### Exercise description
Take the line with "wrist: (121, 215)" and every line after it in the data. Transcribe them exactly, through the last.

### Exercise input
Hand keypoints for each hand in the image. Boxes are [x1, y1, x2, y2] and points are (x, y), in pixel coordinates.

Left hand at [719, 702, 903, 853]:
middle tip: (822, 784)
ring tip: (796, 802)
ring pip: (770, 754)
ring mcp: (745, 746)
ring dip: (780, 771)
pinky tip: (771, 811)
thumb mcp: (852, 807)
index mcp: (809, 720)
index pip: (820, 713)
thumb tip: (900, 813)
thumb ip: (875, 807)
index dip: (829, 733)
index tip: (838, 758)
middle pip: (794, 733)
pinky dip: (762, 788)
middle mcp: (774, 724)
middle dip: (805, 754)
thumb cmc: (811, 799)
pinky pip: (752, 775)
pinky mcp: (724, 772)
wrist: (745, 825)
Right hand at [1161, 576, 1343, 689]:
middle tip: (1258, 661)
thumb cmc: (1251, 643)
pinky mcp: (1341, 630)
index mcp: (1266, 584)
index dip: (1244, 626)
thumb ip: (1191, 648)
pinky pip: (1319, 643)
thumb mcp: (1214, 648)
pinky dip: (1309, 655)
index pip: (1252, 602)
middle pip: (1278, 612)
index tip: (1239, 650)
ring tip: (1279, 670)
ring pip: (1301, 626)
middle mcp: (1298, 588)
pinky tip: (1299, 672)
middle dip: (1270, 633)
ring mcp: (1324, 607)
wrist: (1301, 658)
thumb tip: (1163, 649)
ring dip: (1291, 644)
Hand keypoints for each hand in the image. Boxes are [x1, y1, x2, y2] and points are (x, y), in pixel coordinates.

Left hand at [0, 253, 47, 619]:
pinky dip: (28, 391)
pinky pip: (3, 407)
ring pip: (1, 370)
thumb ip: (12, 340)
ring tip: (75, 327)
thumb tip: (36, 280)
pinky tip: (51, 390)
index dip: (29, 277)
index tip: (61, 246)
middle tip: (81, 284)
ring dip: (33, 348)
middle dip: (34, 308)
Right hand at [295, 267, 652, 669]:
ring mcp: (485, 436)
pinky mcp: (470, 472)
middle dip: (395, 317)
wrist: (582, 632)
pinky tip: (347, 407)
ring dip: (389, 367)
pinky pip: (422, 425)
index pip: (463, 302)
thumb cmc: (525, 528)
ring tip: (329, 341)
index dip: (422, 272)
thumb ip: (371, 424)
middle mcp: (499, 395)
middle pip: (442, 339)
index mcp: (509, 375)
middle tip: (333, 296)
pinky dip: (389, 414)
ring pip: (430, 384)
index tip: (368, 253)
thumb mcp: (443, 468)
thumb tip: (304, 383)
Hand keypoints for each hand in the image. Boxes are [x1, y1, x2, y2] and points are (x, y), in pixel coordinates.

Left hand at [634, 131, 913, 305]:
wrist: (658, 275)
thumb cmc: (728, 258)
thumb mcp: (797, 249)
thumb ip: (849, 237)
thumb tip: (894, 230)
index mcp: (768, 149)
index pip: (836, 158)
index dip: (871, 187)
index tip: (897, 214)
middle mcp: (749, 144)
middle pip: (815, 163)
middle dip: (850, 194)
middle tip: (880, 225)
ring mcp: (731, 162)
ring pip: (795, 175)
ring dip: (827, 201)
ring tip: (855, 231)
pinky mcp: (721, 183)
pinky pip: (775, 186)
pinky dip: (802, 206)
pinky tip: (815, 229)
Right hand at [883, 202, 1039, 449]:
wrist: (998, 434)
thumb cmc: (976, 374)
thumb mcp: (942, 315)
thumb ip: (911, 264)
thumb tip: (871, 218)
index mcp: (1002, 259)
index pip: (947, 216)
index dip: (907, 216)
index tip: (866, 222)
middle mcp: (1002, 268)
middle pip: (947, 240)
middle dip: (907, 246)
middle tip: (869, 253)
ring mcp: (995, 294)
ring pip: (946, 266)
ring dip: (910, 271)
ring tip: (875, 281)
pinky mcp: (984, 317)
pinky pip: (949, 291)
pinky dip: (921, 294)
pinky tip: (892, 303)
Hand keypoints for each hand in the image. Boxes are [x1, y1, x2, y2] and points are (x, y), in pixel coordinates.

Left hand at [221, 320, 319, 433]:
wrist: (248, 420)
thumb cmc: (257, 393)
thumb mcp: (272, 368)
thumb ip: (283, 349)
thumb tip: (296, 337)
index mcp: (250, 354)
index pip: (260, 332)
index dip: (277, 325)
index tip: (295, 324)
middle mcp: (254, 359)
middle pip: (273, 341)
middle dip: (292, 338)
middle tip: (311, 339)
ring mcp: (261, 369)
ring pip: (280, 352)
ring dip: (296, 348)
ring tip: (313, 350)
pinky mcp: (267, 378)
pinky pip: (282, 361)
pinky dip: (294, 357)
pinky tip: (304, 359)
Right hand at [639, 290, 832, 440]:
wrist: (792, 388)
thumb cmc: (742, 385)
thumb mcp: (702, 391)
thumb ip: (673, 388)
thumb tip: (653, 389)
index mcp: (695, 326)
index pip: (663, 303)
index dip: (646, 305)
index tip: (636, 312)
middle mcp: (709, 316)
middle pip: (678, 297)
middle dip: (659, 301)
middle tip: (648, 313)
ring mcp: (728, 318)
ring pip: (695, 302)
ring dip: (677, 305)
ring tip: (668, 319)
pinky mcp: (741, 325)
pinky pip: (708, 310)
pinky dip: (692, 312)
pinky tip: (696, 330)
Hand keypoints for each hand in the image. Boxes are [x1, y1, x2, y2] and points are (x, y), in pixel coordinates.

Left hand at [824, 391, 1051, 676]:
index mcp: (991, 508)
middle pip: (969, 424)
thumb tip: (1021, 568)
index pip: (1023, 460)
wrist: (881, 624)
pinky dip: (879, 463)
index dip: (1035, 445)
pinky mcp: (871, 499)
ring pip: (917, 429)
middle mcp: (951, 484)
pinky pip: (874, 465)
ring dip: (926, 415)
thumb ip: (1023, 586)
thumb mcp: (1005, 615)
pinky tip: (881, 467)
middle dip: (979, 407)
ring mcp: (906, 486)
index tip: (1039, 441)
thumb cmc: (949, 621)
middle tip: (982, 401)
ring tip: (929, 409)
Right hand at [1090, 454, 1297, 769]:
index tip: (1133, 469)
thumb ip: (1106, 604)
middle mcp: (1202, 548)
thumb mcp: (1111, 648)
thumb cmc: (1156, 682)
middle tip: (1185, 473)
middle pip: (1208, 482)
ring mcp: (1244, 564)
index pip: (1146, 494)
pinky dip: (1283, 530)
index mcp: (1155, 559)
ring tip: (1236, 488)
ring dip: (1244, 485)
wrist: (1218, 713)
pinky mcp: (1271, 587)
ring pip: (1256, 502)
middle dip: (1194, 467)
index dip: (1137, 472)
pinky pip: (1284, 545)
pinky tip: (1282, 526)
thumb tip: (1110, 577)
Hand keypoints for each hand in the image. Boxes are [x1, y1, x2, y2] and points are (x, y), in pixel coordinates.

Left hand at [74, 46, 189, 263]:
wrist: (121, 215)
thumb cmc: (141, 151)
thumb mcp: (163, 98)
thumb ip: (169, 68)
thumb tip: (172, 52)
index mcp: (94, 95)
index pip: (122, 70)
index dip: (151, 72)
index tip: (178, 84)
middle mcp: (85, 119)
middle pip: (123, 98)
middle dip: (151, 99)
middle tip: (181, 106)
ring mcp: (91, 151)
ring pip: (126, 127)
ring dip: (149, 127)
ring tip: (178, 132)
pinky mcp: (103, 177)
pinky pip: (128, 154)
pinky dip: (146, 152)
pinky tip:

### Exercise answer
wrist: (121, 215)
thumb cmc: (141, 151)
thumb mcp: (163, 98)
thumb ip: (169, 68)
thumb tip: (172, 52)
index mcp: (94, 95)
index pip: (122, 70)
index dip: (151, 72)
index tip: (178, 84)
middle mcp: (85, 119)
middle pip: (123, 98)
middle dip: (151, 99)
middle tip: (181, 106)
ring mcp: (91, 151)
ring pip: (126, 127)
ring dip: (149, 127)
ring tip: (178, 132)
pinky mcp: (103, 177)
pinky pip: (128, 154)
pinky dip: (146, 152)
pinky tip:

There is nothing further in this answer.